- Excerpted passage -
········
Astoria Sanitarium, also referred to as Daly's Astoria Sanitarium, was a private hospital owned by John F. Daly. The name has also been used in connection with later successor institutions in western Queens, including Astoria General Hospital, Western Queens Community Hospital, and the facility now (2026) known as Mount Sinai Queens.

==History==
A medical facility in Queens, NY named Astoria Hospital closed in 1898, and in 1910 "several former doctors from the Hospital attempted to revive Astoria Hospital, but they were unsuccessful." A 1925 attempt, using the name Daly's Astoria Sanitorium, operating as "a private sanatorium and maternity hospital" succeeded.

===Astoria General Hospital===
"A group of physicians purchased the hospital in 1949 and changed its name to Astoria General Hospital; this was 32 years after Dr. Daly had finished Fordham Medical School. In 1993, Astoria General affiliated with Mount Sinai. With some fund raising, they expanded and relocated.

=== Controversy ===
The New York Daily News in 1928 published a story regarding a resident of Astoria Sanitarium, and her husband, the sanitarium's owner, who were key parties in attempts to unravel the murder of a police officer.
········
- Supplied entries -
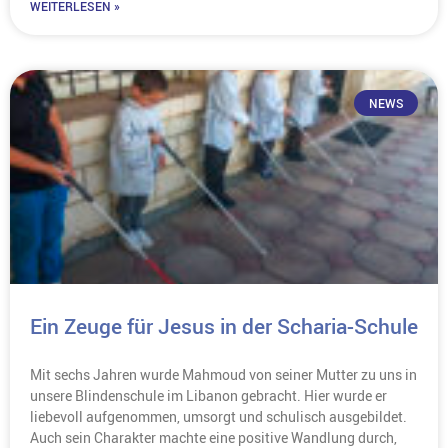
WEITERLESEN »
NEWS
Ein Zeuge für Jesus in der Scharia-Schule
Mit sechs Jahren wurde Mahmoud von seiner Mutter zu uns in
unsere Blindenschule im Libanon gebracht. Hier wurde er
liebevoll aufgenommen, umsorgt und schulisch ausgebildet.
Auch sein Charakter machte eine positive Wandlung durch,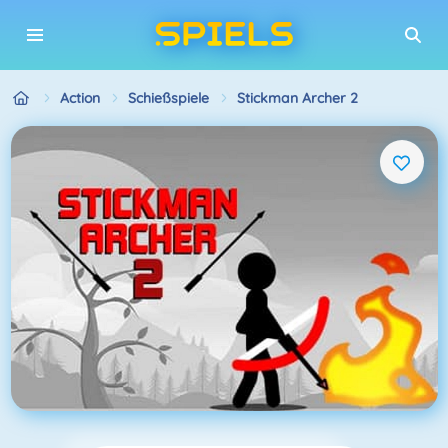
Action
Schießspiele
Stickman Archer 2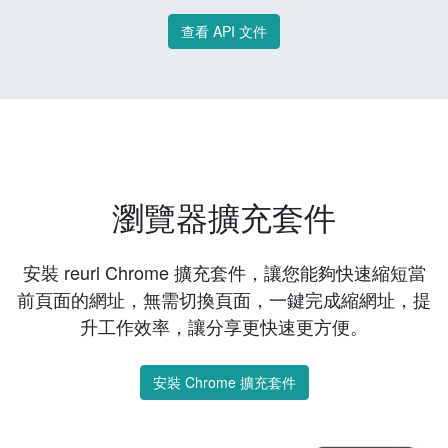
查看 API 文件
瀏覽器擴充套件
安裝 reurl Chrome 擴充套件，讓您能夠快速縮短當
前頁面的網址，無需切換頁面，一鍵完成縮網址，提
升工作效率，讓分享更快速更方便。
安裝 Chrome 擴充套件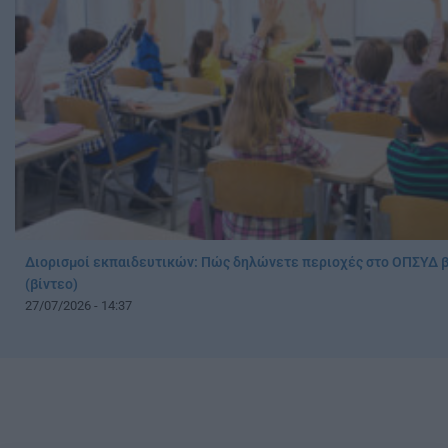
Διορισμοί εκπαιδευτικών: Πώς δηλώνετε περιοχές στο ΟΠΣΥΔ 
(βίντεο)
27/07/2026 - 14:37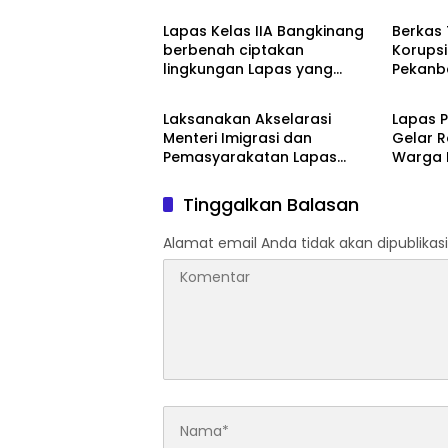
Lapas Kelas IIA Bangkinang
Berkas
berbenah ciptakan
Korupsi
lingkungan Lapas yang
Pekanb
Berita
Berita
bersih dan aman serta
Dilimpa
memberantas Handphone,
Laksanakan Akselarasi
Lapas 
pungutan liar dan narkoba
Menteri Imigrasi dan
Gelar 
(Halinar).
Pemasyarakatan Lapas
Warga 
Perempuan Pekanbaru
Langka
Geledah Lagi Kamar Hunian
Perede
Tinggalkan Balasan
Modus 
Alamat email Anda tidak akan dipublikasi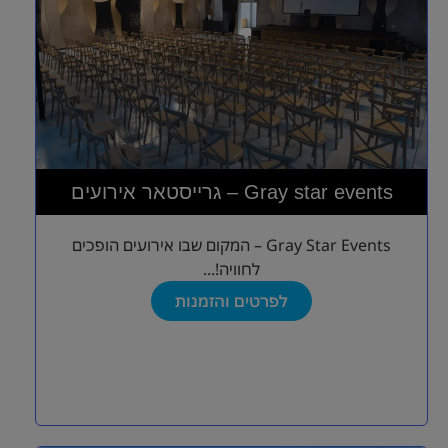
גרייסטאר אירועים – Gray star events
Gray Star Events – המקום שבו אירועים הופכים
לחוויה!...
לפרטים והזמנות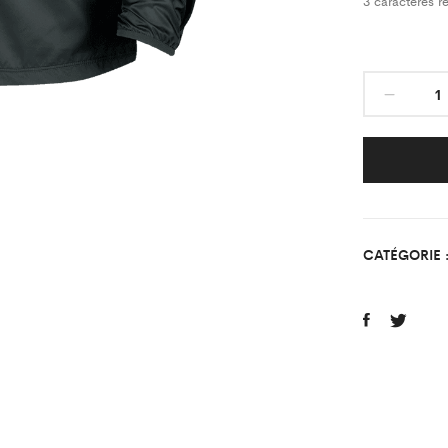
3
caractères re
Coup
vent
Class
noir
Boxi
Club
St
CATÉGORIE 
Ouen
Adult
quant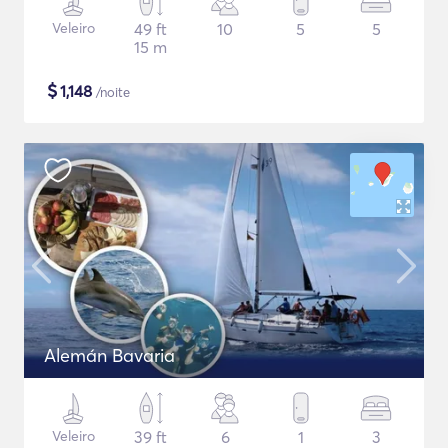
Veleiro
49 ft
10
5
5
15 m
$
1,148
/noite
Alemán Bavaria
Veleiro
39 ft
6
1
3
········
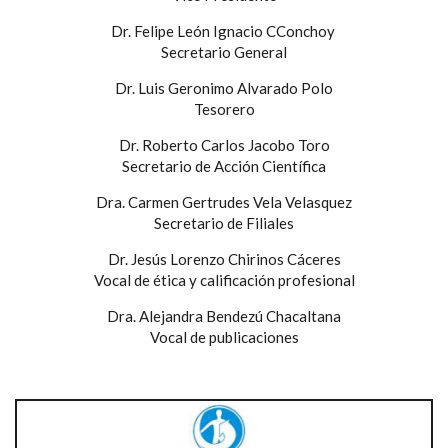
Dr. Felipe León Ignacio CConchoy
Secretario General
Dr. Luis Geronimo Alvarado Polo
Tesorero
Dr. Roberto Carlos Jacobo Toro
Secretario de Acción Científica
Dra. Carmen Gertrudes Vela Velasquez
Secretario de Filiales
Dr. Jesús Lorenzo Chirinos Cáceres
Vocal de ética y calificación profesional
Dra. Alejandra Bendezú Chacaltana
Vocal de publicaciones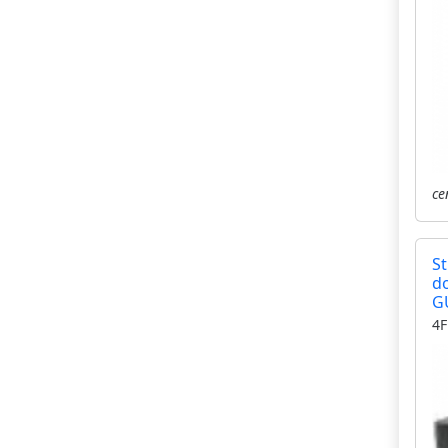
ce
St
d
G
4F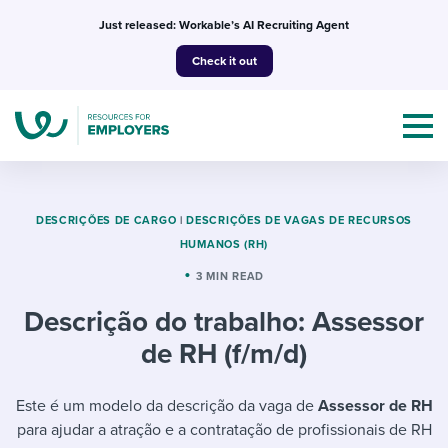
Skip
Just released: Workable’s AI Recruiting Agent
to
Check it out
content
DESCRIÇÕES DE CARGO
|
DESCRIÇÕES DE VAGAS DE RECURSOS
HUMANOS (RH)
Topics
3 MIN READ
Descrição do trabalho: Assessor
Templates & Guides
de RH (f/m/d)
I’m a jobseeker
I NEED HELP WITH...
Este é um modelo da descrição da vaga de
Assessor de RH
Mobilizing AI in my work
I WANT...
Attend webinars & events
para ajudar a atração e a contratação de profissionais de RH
········
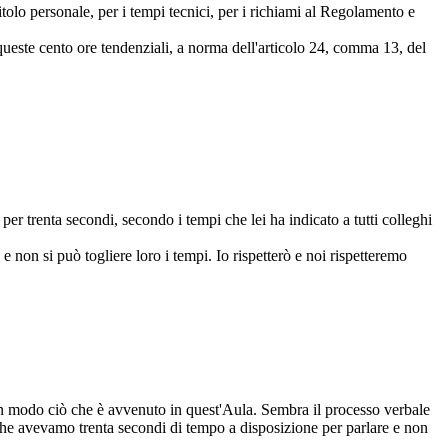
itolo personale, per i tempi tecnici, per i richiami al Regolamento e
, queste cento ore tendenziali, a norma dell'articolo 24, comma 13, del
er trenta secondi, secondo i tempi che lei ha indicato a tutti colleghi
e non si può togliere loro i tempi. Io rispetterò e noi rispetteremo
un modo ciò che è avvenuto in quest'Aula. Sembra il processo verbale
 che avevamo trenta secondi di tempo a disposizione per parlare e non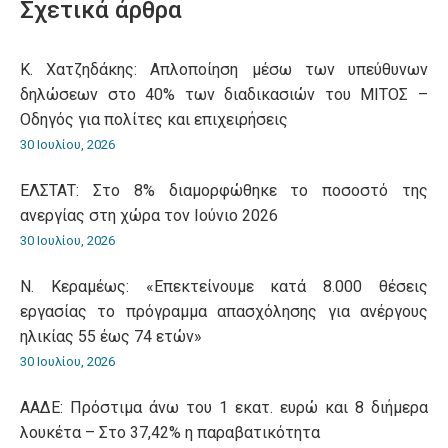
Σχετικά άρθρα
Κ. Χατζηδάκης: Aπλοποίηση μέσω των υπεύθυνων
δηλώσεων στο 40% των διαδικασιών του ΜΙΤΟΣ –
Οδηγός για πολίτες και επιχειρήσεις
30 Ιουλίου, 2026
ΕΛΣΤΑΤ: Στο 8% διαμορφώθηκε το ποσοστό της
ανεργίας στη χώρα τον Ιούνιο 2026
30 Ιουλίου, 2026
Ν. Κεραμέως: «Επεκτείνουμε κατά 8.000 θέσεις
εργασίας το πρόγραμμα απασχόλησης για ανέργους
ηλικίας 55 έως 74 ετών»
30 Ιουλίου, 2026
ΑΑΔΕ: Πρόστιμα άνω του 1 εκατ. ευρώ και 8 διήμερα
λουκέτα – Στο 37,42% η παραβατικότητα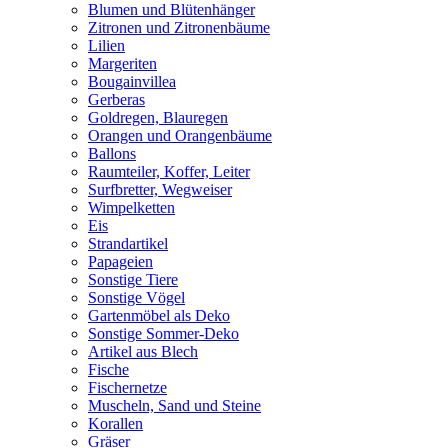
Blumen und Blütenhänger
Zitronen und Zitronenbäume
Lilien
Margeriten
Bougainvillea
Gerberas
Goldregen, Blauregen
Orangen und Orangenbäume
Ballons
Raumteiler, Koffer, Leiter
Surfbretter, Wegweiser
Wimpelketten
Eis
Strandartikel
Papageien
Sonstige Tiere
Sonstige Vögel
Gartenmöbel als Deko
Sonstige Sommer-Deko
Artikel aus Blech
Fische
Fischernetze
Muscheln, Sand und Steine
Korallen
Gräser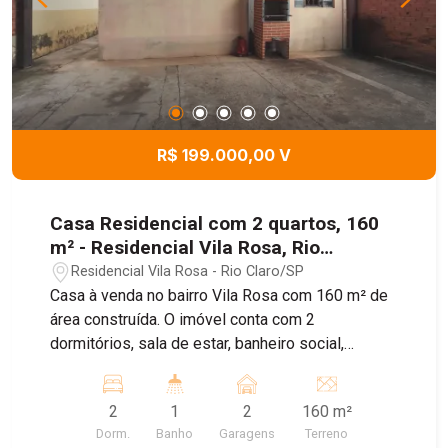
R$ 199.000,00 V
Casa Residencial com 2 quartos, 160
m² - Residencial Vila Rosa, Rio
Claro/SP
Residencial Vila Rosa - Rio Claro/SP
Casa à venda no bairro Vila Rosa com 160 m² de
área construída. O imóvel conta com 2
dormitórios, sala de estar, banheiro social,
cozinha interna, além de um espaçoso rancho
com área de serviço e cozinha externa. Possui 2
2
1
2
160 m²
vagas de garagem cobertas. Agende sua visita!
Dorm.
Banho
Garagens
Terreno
········
- Work task 1 -
From the Astoria Sanitarium passage, extract everything from "Astoria Sanitarium, also" down to "Mount Sinai Queens.".
- Work task 2 -
In the Astoria Sanitarium passage, what year did Astoria General affiliate with Mount Sinai?
- Work task 3 -
Write what follows the last sentence of the Astoria Sanitarium passage.

- Response box 1 -
Astoria Sanitarium, also referred to as Daly's Astoria Sanitarium, was a private hospital owned by John F. Daly. The name has also been used in connection with later successor institutions in western Queens, including Astoria General Hospital, Western Queens Community Hospital, and the facility now (2026) known as Mount Sinai Queens.

- Response box 2 -
1993

- Response box 3 -
== As Mount Sinai Queens ==
In June 1999, The Mount Sinai Hospital acquired Western Queens Community Hospital for $40 million and renamed it The Mount Sinai Hospital of Queens (now Mount Sinai Queens), making it the first community hospital to bear the Mount Sinai name.

Mount Sinai Queens is a licensed acute-care hospital in the Astoria neighborhood, located at 25-10 30th Avenue.

In the 2010s, the hospital undertook a multi-phase modernization and expansion project. Construction of a six-story, 140,000-square-foot pavilion began in 2013 and opened in phases, including the Stavros Niarchos Foundation Emergency Department (2016), expanded operating rooms, and additional outpatient services.